In der Plenardebatte hoben die Parlamentarier/-innen im Besonderen die Ausweitung der Exportkontrollen auf Güter der Überwachungstechnik und den damit verbesserten Schutz von Menschenrechten hervor. Auch betonten sie die mit den neuen zwischenstaatlichen Berichtsregelungen angestrebte Transparenz im Bereich des Dual-use-Außenhandels. Die neu geschaffenen Möglichkeiten, nationale Beschränkungen im Einzelfall EU-weit durchzusetzen (Art. 5 Abs. 6, Art. 10 Abs. 1) sollen es ermöglichen, einheitlich auf Änderungen der sicherheits- und außenpolitischen Lage reagieren zu können. Dies gilt auch für die Möglichkeit der Mitgliedstaaten, nationale Beschränkungen nicht nur auf Sicherheits- und Menschenrechtsschutzerwägungen stützen zu können, sondern diese zukünftig auch zur Verhinderung von Terroranschlägen einzuführen (Art. 9 Abs. 1).

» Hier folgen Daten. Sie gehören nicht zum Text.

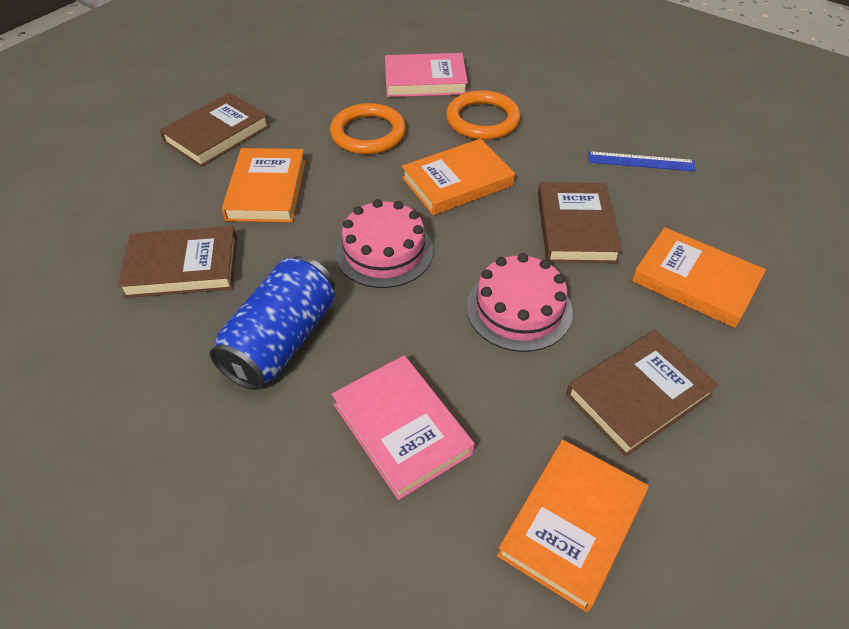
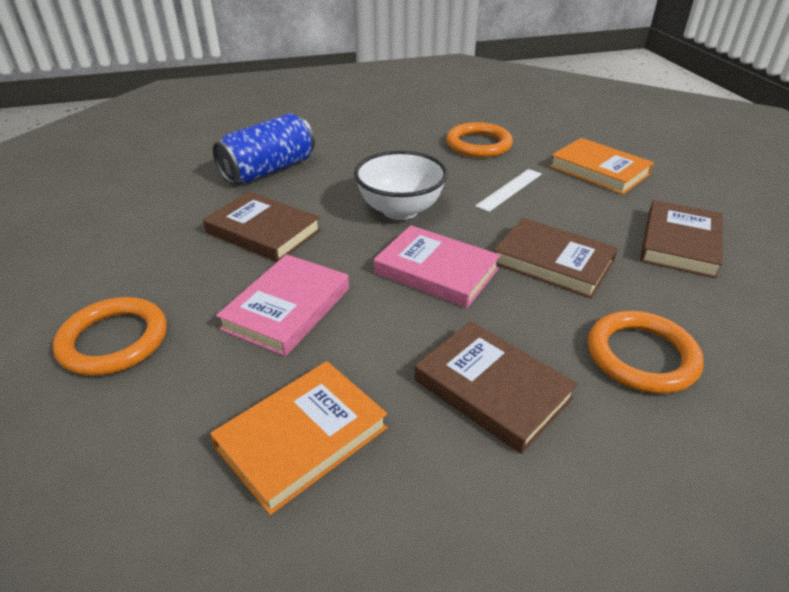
blue ruler: [588,151,696,171] = 1 -> none = 0
orange book: [222,148,306,222] [402,139,515,215] [497,439,649,612] [632,227,766,328] = 4 -> [210,361,388,515] [550,138,654,195] = 2
orange ring: [330,103,406,154] [446,90,521,140] = 2 -> [53,297,167,376] [446,122,513,158] [588,311,704,394] = 3
pink cake: [335,199,433,288] [466,253,573,352] = 2 -> none = 0
white bowl: none = 0 -> [354,151,448,220] = 1
white ruler: none = 0 -> [475,169,542,212] = 1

Der Vizepräsident der EU-Kommission, Maroš Šefčovič, bekräftige gegenüber dem EU-Parlament, dass diese neuen Kontrollinstrumente Grundlage für flexible Exportkontrollbeschränkungen bilden und es weiterer Umsetzungsakte sowohl von der EU als auch von den Mitgliedstaaten bedarf: „We have a lot of work ahead of us to develop these new tools and fulfil the promise of the regulation.“

Es bleibt abzuwarten, ob und wie die Mitgliedstaaten von den zahlreichen Öffnungsklauseln (Art. 4 Abs. 3, Art. 5 Abs. 3, Art. 6 Abs. 3, Abs. 4, Art. 7 Abs. 3, Art. 8 Abs. 4, Abs. 5, Art. 9, Art. 11 Abs. 2) Gebrauch machen, um ergänzende nationale Beschränkungen zu erlassen, und ob die neuen EU-weiten Kontrollinstrumente sich als praxistauglich erweisen.

Was schon die englische Fassung des „final compromise text“ im November 2020 erwarten ließ, findet sich nun auch in der veröffentlichten deutschen Fassung der neuen Dual-use-Verordnung wieder. Der neue Art. 5, welcher Beschränkungen für „Güter der digitalen Überwachung“ einführt, sieht in Absatz 2 zwar eine Kontrolle nach dem sog. Catch-all-Mechanismus vor, jedoch legt der Wortlaut nahe, dass ein anderer Maßstab als bei den bekannten Catch-all Klauseln des Art. 4 Abs. 2 gelten könnte. So ist vorgesehen, dass Ausführer digitaler Überwachungsgüter die nationalen Behörden im Vorfeld einer Ausfuhr unterrichten und deren Entscheidung über die Genehmigungspflicht abwarten müssen, wenn ihnen „aufgrund von im Rahmen [ihrer] Sorgfaltspflicht erlangten Erkenntnissen bekannt [ist], dass“ diese Güter für eine Verwendung im Zusammenhang mit interner Repression und/oder Begehung schwerwiegender Verstöße gegen die Menschenrechte und das humanitäre Völkerrecht bestimmt sind. Was dies konkret für die exportkontrollrechtlichen Prozesse der betroffenen Ausführer bedeutet, ob sie insbes. über die ihnen verfügbaren Informationen hinaus eine eigene Aufklärung der Endverwendung betreiben müssen, ergibt sich aus dem Verordnungstext nicht. Hierzu darf man auf die Leitlinien der EU-Kommission und des Rates der EU gespannt sein.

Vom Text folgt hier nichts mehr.